● **Exercise aim**
Could you return, word for word, the part of the passage on shareholder communications with the board that runs from "Shareholder Communications with" up to and including "2005 annual meeting."?

Shareholder Communications with the Board of Directors

                                       16


        AMCOL's annual meeting of shareholders provides an opportunity each year
for shareholders to ask questions of or otherwise communicate directly with
members of our Board of Directors on appropriate matters. Our directors are
expected to attend shareholders meetings pursuant to our Corporate Governance
Guidelines. All of our directors attended the 2004 annual meeting and we
anticipate that all of our directors will attend the 2005 annual meeting.

        In addition, shareholders may, at any time, communicate in writing with
the Audit Committee, any particular director, or the independent directors as a
group, by sending such written communication to AMCOL International Corporation,
Attention: Audit Committee, Chairman of the Independent Directors, or the name
of a particular board member, as applicable, One North Arlington, 1500 West
Shure Drive, Suite 500, Arlington Heights, Illinois 60004-7803. Copies of
written communications received at such address will be provided to the named
addressee. Shareholders may also reach the Audit Committee by calling AMCOL's
alert line at (877) 862-6265. Shareholders may report their concerns anonymously
or confidentially.

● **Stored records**

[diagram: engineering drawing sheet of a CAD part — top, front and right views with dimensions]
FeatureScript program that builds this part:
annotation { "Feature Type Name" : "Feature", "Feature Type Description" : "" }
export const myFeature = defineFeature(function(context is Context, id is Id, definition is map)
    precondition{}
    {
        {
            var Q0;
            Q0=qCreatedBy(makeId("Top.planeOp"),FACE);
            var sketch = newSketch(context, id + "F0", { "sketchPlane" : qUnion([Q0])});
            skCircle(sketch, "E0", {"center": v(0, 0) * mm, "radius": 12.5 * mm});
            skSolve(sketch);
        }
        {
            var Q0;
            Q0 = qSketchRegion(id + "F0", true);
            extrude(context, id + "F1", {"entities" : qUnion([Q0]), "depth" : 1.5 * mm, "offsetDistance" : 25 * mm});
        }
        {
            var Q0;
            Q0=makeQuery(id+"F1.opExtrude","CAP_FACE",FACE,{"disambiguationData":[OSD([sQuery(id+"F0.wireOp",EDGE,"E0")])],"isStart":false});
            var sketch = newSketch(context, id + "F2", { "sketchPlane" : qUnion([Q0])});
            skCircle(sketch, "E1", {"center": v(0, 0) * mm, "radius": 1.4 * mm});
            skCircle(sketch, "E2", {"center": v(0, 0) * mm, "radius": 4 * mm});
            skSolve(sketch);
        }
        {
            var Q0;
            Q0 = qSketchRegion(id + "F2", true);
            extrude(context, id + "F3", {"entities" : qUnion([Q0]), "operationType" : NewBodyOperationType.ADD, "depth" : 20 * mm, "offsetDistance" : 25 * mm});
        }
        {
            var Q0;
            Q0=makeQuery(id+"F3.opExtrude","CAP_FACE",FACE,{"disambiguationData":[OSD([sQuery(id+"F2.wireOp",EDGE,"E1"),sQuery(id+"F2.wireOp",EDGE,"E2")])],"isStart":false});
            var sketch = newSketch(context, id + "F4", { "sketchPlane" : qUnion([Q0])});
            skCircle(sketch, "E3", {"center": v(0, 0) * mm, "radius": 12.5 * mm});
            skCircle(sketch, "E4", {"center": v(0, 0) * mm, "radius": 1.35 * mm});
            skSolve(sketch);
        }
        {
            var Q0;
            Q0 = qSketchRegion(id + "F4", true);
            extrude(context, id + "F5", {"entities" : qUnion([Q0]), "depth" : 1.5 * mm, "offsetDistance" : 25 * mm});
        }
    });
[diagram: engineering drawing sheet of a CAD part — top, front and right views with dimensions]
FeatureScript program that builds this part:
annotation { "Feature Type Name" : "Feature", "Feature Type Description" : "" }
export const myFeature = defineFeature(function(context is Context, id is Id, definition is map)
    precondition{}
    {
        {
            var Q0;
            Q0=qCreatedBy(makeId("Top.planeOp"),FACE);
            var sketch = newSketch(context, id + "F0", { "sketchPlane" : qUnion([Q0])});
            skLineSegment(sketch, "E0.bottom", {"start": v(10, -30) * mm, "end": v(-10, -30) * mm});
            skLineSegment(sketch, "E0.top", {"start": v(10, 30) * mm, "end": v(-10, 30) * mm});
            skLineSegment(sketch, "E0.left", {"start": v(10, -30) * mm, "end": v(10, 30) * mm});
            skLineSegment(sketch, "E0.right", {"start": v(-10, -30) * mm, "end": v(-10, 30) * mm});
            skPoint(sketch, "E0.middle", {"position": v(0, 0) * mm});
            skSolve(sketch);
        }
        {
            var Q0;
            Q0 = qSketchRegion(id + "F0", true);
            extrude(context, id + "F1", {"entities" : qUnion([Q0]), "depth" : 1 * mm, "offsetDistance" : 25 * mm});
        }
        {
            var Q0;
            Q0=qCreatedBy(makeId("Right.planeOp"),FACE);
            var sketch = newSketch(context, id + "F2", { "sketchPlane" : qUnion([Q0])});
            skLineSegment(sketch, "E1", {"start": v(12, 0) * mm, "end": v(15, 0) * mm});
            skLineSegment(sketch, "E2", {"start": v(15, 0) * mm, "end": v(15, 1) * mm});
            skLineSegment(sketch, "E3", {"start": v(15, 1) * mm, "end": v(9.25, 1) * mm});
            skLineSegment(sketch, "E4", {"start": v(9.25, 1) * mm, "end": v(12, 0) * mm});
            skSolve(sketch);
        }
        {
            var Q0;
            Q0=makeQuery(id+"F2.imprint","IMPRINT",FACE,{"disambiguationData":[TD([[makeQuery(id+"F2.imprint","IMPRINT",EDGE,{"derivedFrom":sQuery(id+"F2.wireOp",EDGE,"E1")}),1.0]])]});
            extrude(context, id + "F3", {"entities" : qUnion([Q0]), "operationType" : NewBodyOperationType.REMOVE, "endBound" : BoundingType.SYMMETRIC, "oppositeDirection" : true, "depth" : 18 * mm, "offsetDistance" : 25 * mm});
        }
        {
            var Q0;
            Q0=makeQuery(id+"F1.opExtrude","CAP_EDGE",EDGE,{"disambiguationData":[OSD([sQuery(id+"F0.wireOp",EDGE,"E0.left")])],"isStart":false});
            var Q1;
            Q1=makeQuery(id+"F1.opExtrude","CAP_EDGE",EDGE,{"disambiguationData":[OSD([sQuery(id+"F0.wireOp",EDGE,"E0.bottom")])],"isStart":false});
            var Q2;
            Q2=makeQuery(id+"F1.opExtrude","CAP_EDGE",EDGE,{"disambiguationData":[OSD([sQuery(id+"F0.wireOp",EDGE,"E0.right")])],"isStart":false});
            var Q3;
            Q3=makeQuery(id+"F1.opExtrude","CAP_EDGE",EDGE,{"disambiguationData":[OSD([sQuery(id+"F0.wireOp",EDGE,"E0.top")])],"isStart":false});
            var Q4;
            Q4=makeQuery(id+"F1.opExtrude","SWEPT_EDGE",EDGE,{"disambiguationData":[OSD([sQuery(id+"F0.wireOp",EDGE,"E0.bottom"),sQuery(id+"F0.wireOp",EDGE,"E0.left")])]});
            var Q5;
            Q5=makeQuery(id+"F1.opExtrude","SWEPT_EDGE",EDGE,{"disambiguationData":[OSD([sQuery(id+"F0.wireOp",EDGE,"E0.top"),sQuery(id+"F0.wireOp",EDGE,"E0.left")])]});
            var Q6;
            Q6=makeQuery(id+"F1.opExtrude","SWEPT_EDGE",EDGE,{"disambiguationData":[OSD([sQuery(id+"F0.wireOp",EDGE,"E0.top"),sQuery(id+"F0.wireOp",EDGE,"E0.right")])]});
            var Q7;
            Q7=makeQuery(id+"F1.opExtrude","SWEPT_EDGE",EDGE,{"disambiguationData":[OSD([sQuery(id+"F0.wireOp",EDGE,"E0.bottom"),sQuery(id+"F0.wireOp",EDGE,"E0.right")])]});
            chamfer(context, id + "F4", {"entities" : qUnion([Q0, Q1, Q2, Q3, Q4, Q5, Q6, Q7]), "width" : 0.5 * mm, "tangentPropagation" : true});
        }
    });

● **Correct output**
Shareholder Communications with the Board of Directors

                                       16


        AMCOL's annual meeting of shareholders provides an opportunity each year
for shareholders to ask questions of or otherwise communicate directly with
members of our Board of Directors on appropriate matters. Our directors are
expected to attend shareholders meetings pursuant to our Corporate Governance
Guidelines. All of our directors attended the 2004 annual meeting and we
anticipate that all of our directors will attend the 2005 annual meeting.